Downtown Alliance Unveils the New DowntownNY.com

04/11/2011
Downtown Alliance Unveils the New DowntownNY.com

The Alliance for Downtown New York has launched a new, map-based website, www.downtownNY.com, designed as a Lower Manhattan information portal for visitors, residents and workers in the district.

“From museums and landmarks to restaurants and retailers, Lower Manhattan has so much to offer, and our new website makes finding exactly what you want no more than a click away,” said Elizabeth H. Berger, President of the Downtown Alliance, which manages the Lower Manhattan Business Improvement District. “The site’s geo-coded maps give users a new way to search Lower Manhattan and plan their experience. Whether you’re an employee hankering for an Italian lunch spot, a resident looking for the perfect gift, a business traveler in need of a hotel, or a weekend visitor wondering what the cultural scene has to offer, www.downtownny.com is the premier web destination for all things Lower Manhattan.”

Visitors to the site will be able to search a comprehensive list of neighborhood events and a variety of amenities ranging from dry cleaners to Thai restaurants; event spaces to tourist attractions. All search results are displayed on maps using geo-coded data pulled from the Alliance’s extensive database of local events, retailers and attractions.

Also useful for those in the area is the Alliance’s social media network, which includes frequently updated Twitter, Facebook, YouTube and Flickr accounts. Alliance Twitter and Facebook feeds, updated weekdays with news, events, deals, photos and more, can be viewed in real time on the home page.

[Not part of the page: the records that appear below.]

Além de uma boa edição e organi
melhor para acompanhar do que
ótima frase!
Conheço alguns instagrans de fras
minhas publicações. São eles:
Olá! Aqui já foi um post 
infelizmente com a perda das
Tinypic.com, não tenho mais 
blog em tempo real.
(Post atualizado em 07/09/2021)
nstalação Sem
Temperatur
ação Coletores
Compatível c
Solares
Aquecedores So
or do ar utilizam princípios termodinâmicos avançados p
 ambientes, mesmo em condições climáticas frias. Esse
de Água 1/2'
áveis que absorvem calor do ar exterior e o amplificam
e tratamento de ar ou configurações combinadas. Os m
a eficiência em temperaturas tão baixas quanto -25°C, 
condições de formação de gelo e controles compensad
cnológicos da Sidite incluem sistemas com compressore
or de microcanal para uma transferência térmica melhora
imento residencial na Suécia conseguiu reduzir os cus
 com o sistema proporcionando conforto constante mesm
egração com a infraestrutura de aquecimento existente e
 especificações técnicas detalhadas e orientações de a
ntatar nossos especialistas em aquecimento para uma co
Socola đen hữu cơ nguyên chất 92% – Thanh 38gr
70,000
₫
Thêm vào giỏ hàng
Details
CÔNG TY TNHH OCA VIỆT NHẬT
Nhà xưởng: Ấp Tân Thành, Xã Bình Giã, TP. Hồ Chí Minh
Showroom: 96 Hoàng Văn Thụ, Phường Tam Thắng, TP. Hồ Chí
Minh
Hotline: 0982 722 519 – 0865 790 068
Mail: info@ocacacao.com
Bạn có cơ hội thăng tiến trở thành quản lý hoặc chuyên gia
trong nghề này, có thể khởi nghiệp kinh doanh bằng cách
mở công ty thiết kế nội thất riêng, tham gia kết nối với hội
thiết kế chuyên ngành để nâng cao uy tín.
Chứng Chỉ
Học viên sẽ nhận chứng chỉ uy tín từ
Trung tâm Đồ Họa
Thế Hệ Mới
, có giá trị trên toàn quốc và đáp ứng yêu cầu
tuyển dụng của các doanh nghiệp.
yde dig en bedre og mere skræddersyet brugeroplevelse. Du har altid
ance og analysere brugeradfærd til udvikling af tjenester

While the site is designed chiefly as a guide to Lower Manhattan, information about Downtown Alliance initiatives, such as the free Wi-Fi hotspots and Downtown Connection bus system, the Hive at 55 coworking facility, the Re:Construction public-art program, and community planting events, is more easily searchable than before. The site also prominently displays the Alliance’s research. For example, a new statistic—say, the number of firms that have relocated to Lower Manhattan or the number of residential buildings in the district—appears on the homepage each time it’s loaded, and the organization’s research reports are more accessible and better-organized. Plus, a new Facts and Figures section distills many of the Research Department’s most salient findings onto one page.

Every page of the site includes two navigation menus to help guide users. A top menu is organized into “Things to Do,” “Getting Around,” and “Working and Living;” those categories are meant to clearly usher users around the site. A second navigation menu allows site visitors to quickly search for nearby events, attractions or amenities and locate results on a map.

The site was created by I-Site, a comprehensive Web design firm.

On a broader scale, the site is designed to meet the needs of Lower Manhattan’s 305,000 workers, and growing tourism and residential populations. The number of tourists below Chambers Street was 9 million in 2010, up from 7 million in 2008, according to Downtown Alliance research. City tourism officials expect that number to increase when the National September 11 Memorial & Museum opens on the tenth anniversary of the 9/11 attacks. And, the residential population has increased has grown 170 percent in the past decade to 56,000.

“Lower Manhattan’s growing population of workers, residents and visitors need a top-notch, one-stop destination for information about the district,” Berger said. “Now, they’ve got one.”